• Your goal
Return only the lines of the listing below that run from the line with "2. Have students" through the line with "of reaction. \\", both ends included, exactly as written.
════════════════════
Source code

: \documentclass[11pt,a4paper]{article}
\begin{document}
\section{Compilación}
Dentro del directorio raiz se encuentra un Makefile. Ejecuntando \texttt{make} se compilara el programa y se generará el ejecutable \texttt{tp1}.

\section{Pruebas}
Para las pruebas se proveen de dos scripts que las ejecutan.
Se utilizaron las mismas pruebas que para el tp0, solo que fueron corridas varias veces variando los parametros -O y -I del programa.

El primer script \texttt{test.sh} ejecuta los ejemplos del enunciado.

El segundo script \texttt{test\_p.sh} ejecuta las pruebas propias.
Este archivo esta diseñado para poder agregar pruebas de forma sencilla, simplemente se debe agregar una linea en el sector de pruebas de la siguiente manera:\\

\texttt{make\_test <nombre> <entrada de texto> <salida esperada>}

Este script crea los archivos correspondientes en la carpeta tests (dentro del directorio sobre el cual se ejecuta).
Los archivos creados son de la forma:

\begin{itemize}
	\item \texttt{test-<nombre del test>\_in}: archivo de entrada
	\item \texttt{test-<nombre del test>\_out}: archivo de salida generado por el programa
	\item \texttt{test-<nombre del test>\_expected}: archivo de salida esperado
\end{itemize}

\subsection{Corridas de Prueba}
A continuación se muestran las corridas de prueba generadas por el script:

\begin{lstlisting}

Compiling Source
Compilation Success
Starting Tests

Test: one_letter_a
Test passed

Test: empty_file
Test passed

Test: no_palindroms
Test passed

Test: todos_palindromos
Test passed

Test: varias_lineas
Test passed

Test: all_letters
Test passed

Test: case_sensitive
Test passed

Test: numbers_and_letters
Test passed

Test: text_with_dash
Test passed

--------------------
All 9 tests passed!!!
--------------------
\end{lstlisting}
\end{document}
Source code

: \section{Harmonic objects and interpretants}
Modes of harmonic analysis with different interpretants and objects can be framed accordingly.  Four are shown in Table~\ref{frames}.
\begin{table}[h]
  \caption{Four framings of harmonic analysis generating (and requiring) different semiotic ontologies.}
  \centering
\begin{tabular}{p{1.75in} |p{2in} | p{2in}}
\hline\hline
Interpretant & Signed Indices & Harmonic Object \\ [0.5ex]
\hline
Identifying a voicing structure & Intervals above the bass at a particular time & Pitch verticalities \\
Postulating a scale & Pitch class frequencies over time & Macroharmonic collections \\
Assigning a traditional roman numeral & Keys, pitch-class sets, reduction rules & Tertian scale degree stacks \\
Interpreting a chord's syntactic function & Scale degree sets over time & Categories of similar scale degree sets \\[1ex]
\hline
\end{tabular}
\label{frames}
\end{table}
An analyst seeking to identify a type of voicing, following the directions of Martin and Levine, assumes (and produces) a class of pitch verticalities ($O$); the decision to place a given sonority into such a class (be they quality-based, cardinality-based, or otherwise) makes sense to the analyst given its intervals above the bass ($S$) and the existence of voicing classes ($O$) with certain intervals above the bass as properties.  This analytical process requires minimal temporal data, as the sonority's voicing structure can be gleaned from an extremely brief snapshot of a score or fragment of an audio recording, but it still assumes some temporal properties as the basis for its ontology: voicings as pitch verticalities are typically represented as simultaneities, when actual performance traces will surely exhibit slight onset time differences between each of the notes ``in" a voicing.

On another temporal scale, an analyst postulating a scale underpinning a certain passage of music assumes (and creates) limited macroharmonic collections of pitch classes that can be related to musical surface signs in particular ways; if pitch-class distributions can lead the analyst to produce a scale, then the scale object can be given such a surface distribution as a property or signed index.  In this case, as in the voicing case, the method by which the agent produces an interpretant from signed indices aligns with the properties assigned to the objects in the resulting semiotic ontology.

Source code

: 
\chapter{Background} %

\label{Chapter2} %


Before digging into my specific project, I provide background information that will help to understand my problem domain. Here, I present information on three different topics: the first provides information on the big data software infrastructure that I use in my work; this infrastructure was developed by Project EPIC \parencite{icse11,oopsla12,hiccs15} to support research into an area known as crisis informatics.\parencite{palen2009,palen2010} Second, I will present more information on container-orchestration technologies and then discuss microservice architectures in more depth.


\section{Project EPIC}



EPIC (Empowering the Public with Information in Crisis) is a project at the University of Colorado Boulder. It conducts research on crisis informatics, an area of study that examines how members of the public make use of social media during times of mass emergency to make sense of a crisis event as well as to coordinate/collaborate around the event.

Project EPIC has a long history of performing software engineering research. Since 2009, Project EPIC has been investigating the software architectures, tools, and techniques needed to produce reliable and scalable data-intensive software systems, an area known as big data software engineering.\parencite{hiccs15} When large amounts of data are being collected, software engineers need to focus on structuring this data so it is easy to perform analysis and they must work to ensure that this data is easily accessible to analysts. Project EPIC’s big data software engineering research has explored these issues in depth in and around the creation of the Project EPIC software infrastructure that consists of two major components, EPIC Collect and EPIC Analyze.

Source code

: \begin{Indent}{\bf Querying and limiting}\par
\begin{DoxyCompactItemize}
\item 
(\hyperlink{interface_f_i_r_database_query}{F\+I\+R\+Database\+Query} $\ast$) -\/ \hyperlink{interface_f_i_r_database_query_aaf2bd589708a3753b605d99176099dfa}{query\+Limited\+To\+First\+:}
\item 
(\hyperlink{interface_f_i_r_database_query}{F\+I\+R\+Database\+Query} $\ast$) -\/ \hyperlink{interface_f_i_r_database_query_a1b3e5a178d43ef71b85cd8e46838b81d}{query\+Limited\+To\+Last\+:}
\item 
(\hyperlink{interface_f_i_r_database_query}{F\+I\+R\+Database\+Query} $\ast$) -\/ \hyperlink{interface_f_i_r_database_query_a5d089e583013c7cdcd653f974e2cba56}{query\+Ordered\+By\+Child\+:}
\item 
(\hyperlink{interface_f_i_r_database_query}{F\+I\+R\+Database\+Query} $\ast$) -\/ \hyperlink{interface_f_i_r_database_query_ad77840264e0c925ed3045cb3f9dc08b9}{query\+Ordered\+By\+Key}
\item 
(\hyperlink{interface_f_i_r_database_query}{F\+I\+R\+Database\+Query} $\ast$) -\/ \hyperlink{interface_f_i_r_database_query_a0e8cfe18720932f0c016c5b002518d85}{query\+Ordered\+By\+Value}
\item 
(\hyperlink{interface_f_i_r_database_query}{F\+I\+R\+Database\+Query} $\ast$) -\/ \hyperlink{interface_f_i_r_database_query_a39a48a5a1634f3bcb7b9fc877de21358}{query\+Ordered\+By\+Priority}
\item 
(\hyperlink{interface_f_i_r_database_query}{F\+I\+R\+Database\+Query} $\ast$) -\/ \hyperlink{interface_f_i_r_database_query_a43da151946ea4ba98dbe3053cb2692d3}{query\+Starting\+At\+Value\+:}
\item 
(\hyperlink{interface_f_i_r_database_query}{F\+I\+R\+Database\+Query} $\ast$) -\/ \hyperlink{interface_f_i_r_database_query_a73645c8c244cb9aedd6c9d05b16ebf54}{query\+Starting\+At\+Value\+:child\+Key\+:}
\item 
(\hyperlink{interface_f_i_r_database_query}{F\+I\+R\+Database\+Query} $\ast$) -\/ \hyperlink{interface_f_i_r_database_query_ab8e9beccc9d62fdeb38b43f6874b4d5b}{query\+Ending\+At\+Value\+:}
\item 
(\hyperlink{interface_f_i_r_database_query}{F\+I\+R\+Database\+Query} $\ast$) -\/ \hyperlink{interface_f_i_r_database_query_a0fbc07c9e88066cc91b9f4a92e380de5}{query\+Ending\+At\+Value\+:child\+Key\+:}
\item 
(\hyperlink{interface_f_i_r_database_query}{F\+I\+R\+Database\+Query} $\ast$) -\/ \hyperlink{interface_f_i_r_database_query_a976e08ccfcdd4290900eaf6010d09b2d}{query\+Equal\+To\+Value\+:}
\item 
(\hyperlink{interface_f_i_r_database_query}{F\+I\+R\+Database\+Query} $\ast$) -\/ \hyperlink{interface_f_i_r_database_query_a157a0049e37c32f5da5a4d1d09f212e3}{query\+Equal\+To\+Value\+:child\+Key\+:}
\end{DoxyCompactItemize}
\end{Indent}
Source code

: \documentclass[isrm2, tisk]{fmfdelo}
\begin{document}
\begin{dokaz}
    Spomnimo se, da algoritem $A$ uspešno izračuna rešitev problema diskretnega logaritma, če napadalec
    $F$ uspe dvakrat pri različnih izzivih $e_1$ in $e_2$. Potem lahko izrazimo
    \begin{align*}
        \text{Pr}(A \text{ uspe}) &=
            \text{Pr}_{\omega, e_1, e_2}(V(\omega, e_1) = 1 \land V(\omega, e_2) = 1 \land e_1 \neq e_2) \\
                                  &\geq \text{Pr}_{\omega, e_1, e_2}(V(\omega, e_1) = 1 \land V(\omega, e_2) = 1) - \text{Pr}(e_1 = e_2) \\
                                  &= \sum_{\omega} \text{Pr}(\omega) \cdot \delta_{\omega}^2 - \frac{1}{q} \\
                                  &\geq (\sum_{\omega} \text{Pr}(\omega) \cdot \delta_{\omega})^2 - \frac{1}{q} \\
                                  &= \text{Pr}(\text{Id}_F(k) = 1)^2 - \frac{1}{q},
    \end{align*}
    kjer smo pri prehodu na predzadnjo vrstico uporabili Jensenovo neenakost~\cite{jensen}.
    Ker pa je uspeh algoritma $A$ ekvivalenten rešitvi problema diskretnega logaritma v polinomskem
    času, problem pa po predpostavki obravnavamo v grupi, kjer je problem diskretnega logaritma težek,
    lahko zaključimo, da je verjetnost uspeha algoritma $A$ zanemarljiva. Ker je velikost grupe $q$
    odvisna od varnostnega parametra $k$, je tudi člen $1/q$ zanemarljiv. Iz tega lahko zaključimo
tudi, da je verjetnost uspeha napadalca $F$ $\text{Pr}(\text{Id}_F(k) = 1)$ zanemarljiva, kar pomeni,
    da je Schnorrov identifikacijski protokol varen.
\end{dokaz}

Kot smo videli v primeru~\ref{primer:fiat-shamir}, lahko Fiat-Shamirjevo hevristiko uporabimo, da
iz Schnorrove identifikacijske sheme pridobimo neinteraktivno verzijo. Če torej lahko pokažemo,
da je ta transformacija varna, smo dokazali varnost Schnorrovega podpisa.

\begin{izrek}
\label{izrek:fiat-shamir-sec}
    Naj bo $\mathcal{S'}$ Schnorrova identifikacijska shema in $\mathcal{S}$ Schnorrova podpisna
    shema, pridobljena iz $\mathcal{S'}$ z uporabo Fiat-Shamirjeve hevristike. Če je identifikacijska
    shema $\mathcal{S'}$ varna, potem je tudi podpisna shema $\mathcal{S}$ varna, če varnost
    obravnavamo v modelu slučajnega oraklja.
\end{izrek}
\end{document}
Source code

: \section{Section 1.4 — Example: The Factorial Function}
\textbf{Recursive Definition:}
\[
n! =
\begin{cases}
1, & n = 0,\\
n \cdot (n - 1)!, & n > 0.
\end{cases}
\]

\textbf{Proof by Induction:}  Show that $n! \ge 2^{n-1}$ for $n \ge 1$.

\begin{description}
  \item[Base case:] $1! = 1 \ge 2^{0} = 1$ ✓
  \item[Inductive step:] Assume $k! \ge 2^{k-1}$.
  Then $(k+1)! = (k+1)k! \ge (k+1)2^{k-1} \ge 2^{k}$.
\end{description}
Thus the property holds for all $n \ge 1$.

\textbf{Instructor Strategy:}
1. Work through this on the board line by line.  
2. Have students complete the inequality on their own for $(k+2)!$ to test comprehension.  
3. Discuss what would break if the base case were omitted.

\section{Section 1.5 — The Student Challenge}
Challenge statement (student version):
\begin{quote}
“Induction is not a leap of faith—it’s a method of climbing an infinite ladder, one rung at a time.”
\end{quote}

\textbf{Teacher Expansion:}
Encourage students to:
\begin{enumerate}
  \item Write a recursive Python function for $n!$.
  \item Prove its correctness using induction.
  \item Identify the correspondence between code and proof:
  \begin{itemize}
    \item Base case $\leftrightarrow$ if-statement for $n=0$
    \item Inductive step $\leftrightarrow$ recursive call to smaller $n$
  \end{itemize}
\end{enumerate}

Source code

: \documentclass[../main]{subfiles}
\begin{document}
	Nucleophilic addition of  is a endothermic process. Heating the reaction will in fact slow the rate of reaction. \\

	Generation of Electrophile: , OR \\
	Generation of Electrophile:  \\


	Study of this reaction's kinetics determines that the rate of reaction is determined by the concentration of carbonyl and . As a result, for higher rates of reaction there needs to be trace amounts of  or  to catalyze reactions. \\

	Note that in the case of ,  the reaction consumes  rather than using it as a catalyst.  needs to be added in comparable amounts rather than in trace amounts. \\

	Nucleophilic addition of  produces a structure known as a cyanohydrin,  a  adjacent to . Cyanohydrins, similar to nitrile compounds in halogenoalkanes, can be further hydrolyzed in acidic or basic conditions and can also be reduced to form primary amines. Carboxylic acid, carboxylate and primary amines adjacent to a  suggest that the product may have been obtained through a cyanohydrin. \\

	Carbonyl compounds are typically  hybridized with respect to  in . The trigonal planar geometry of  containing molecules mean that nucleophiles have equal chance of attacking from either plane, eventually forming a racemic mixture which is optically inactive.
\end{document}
════════════════════
• Result of this exercise
2. Have students complete the inequality on their own for $(k+2)!$ to test comprehension.  
3. Discuss what would break if the base case were omitted.

\section{Section 1.5 — The Student Challenge}
Challenge statement (student version):
\begin{quote}
“Induction is not a leap of faith—it’s a method of climbing an infinite ladder, one rung at a time.”
\end{quote}

\textbf{Teacher Expansion:}
Encourage students to:
\begin{enumerate}
  \item Write a recursive Python function for $n!$.
  \item Prove its correctness using induction.
  \item Identify the correspondence between code and proof:
  \begin{itemize}
    \item Base case $\leftrightarrow$ if-statement for $n=0$
    \item Inductive step $\leftrightarrow$ recursive call to smaller $n$
  \end{itemize}
\end{enumerate}

Source code

: \documentclass[../main]{subfiles}
\begin{document}
	Nucleophilic addition of  is a endothermic process. Heating the reaction will in fact slow the rate of reaction. \\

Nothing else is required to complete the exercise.